Arrivé en milieu de carrière, il semble ne plus avoir le désir de
flotter sur la bouée de secours d’un océan de médias portés à bout de bras par les aides
publiques. Il souhaite inscrire son activité non seulement là où on peut vivre, mais surtout où la nouveauté des projets réside vraiment : dans
le conseil en développement éditorial, pour inventer des contenus adaptés aux
nouveaux usages. « Aujourd’hui, je
tire mes revenus des cours à l’école de journalisme de Sciences Po ou à
l’université de Metz. Ma société Samsa est un organisme de formation
professionnelle. J’interviens pour France Télé, Radio France, Nice Matin, La Voix
du Nord. Mais aussi comme consultant pour des ONG comme Médecins sans
Frontières qui rencontrent de nouvelles problématiques médias ».

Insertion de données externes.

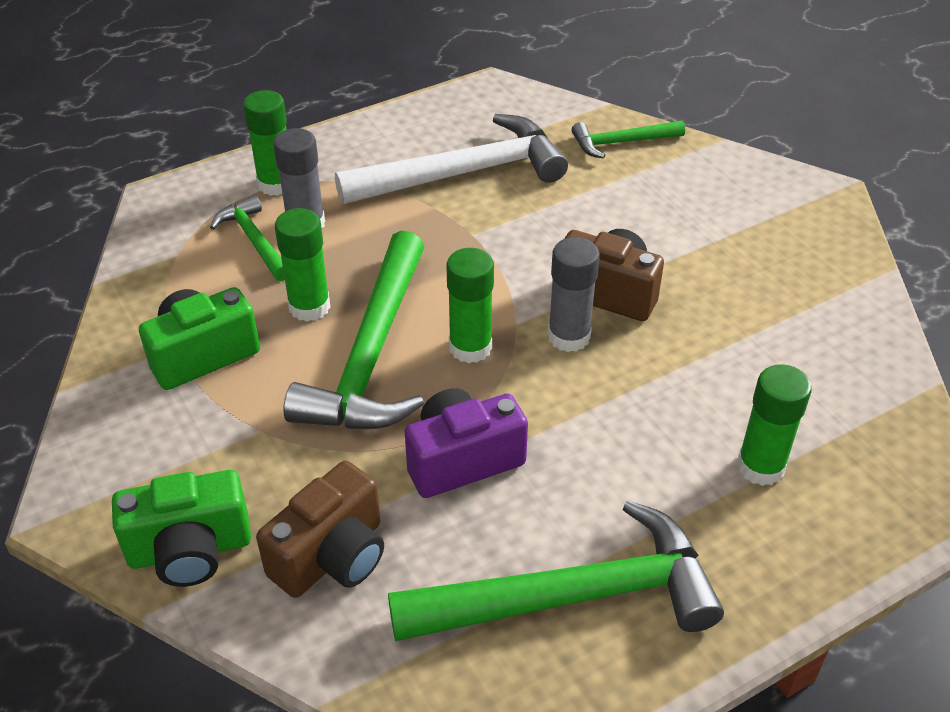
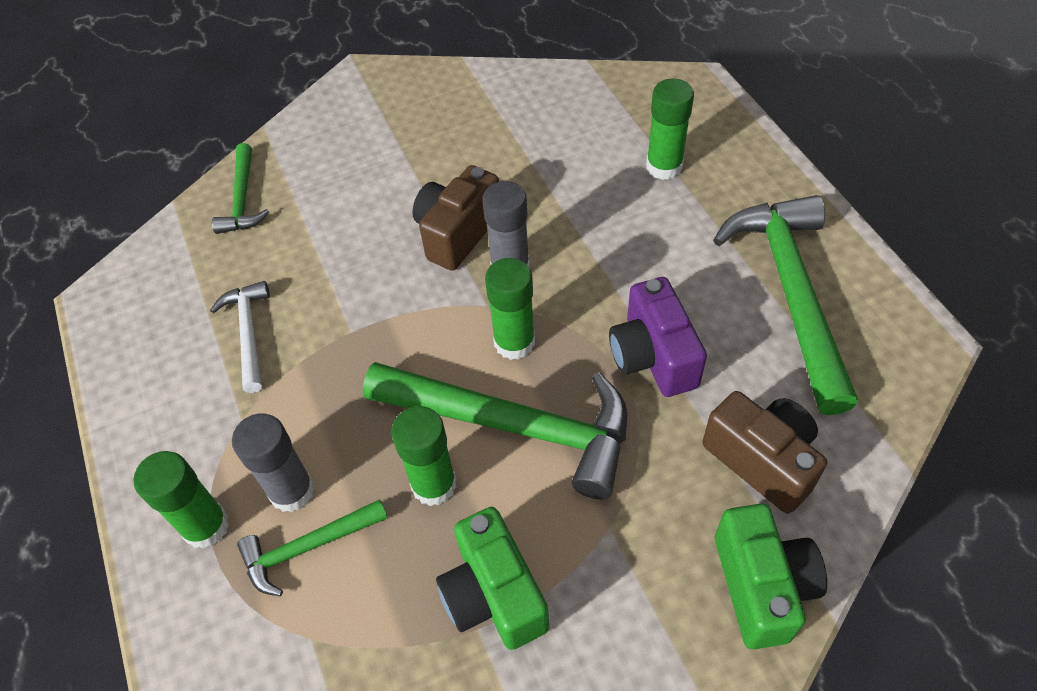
camera: 80 degrees left, 10 degrees up
white hammer [335,114,568,204] -> white hammer [210,281,270,393], size x0.51

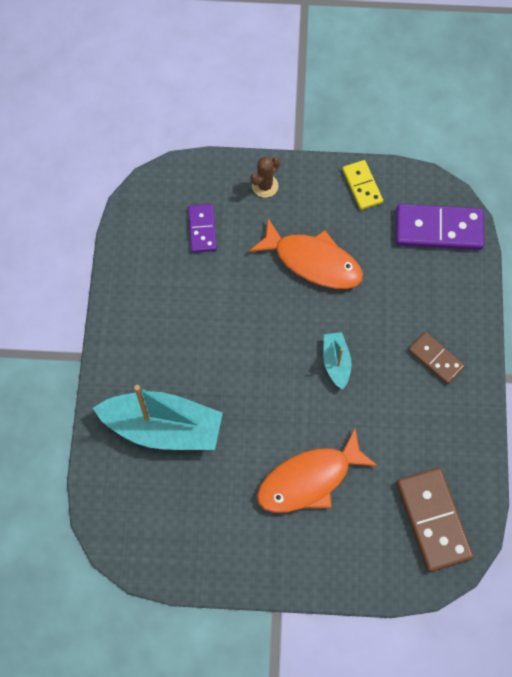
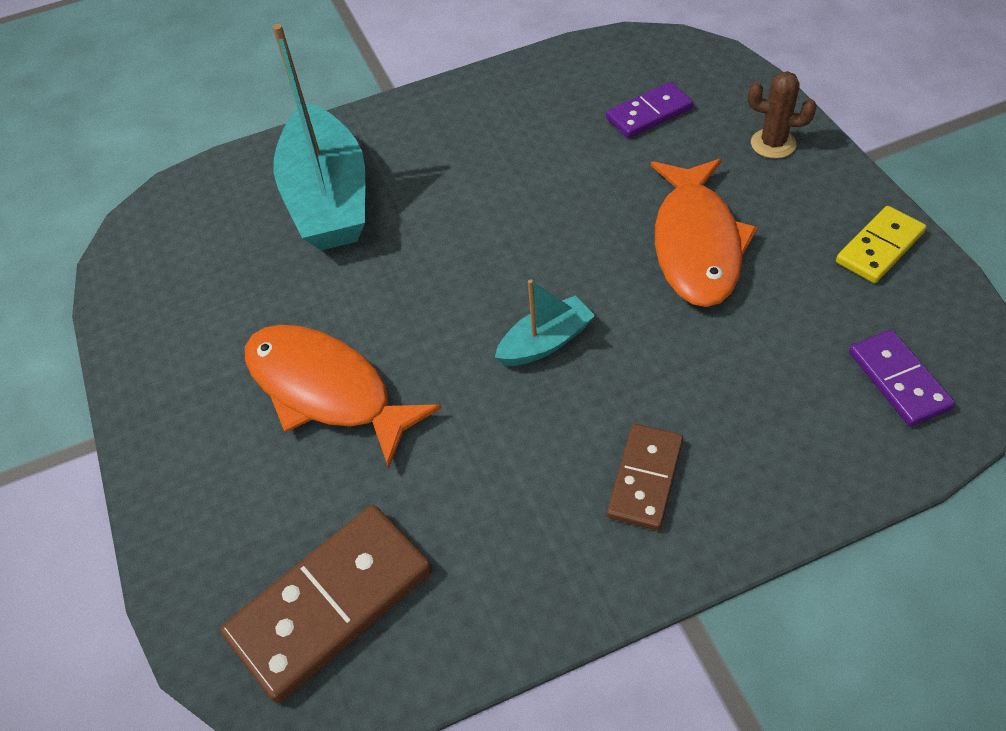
camera: 70 degrees right, 15 degrees down
purple domino [396,204,484,250] -> purple domino [849,330,955,426], size x0.59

« Un paysage en évolution constante »
On est en droit de se demander quelle est la part subie dans un tel
parcours. Le consultant part d'un constat clair : le spectre d’un média généraliste avec des
journalistes rubricards n’est quasiment plus finançable. La période est particulièrement
instable. Il l’a vu venir. « Le
réagencement des médias va prendre du temps car on est dans un paysage en constante évolution » prédit-il. Dans les sables mouvants
économiques du numérique, il tente des alliances parfois infructueuses. En
décembre 2011, il prend rédaction en chef de Newsring, premier site français de débats,
fondé par Frédéric Taddeï. « Je suis
parti après deux mois de production et un mois de mise en ligne, le jour où on a publié comme sujet : ‘‘Michael Vendetta doit-il faire de la
politique ?’’ ».
Philippe Couve a des projets éditoriaux dont il ne peut encore
parler. L’avenir est-il aussi incertain pour lui que pour les médias en
général ? « La commission de la
carte considère que ce qu’on fait en formation continue ou initiale n’est pas
du journalisme, mais les photographes de presse people voient leur carte
renouvelée sans problème ». De
nombreuses questions (attribution de la carte, versement des aides…) restent
donc en suspend. Et finalement, qu’est-ce qui pourrait le faire revenir au journalisme ? « Un
projet intéressant ». Tout simplement.